I guess it might be more efficient to not worry about chains, and just grind on random encounters, but that seems even more game-ish to me (and risks the chance of everyone dying to a random dragon).
 

You can see the original thread here, with some assumptions and discussion around the advancement rate in 5e.

http://www.enworld.org/forum/showthread.php?403665-How-fast-is-the-default-advancement

Nice job finding that thread. The best reason I can find for encounter award xp not being the adjusted xp used to determine encounter difficulty comes down to the speed of leveling. A level 10 PC needs 21,000xp to go to level 11. If the encounter award xp was the same as the adjusted encounter difficulty xp, it would level after fewer than 3 "days" of adventuring (at 9,000 adjusted encounter xp per day). However with encounter xp awarded as it is, if each encounter's adjusted xp was twice that of the awarded xp, it will take almost 5 adventuring days (9,000 adjusted xp per day but 4,500 xp awarded each day).

At my table we get through 2-3 encounters per session, and the average difficulty is hard. In the above example, it would take us about 2 sessions to get through an adventuring day (hard difficulty for level 10 PC is 1,900 adjusted xp; 2.5 hard encounters per session). So this would mean the difference between leveling after 5 sessions vs. 10 sessions. Now, not every encounter has an xp multiplier of 2. Some have more, and several have less. So real numbers would be a bit different.

Interestingly for me, the 5e level progression is presumably slower than in 3e (although that is an assumption on my part). I started our Age of Worms conversion using encounter xp. I realized that we would not hit level 5 before the end of chapter 2. So to keep the party at the expected level progression, I switched to milestones. Ironically, we level up roughly once every four sessions, which is a bit faster than if we were using encounter xp.
 

The best reason I can find for encounter award xp not being the adjusted xp used to determine encounter difficulty comes down to the speed of leveling.
It's also just flat-out more work for the DM to calculate the adjusted XP for an encounter. If you're using listed XP, then the total XP is just the total for all monsters in the encounter.
 

For me, the concern is always about absolute XP gained, rather than rate. If you can get more XP out of this group of goblins by taking two hours to beat them instead of one, then that reduces the chance of everyone dying against the Big Bad later on.
But that has to be discounted against the likelihood of there being a "later on"!
 

It's also just flat-out more work for the DM to calculate the adjusted XP for an encounter. If you're using listed XP, then the total XP is just the total for all monsters in the encounter.

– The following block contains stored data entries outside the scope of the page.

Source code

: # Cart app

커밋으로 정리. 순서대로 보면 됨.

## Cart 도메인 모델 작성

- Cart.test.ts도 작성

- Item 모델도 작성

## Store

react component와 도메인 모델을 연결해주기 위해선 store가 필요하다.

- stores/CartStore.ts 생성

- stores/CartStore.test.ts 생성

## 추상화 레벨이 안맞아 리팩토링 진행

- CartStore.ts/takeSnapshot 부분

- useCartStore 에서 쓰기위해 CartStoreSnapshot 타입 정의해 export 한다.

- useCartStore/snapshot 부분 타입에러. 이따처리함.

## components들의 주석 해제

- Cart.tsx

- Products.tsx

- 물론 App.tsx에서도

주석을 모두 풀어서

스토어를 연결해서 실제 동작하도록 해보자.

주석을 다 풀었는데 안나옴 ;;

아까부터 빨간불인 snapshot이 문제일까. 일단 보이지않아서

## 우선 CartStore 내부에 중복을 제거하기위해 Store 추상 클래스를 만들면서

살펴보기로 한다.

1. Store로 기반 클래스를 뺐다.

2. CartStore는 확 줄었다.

Although some DMs will be calculating the adjusted xp already to gauge the difficulty of the encounter. For me it makes no difference as the spreadsheet spits out the encounter difficulty.
 


Although some DMs will be calculating the adjusted xp already to gauge the difficulty of the encounter. For me it makes no difference as the spreadsheet spits out the encounter difficulty.
Spread... sheet? I guess I don't really see why the DM would want to gauge the difficulty of an encounter. I suppose if you were tailoring the encounters to fit the party, or something.

For the most part, though, six ogres are six ogres regardless of whether that's an easy encounter or a deadly one.
 

Fair enough. I was working from the assumption that the Big Bad was the most-likely cause of a game-ending TPK. I wouldn't suggest chaining encounters if it seemed like it was more than the party could handle.
What I meant was "later on" in the real world. Deferring something exciting to next session so as to farm XP now looks like a time waste to me. Give me the action now!
 

Funnily enough depending on your party (spellcaster heavy) chaining encounters can be easier for them, since they don't have to rebuff/arm up in between encounters. Thus it can save them resources.

Other parties however who rely on short rest mechanics might not enjoy it as much.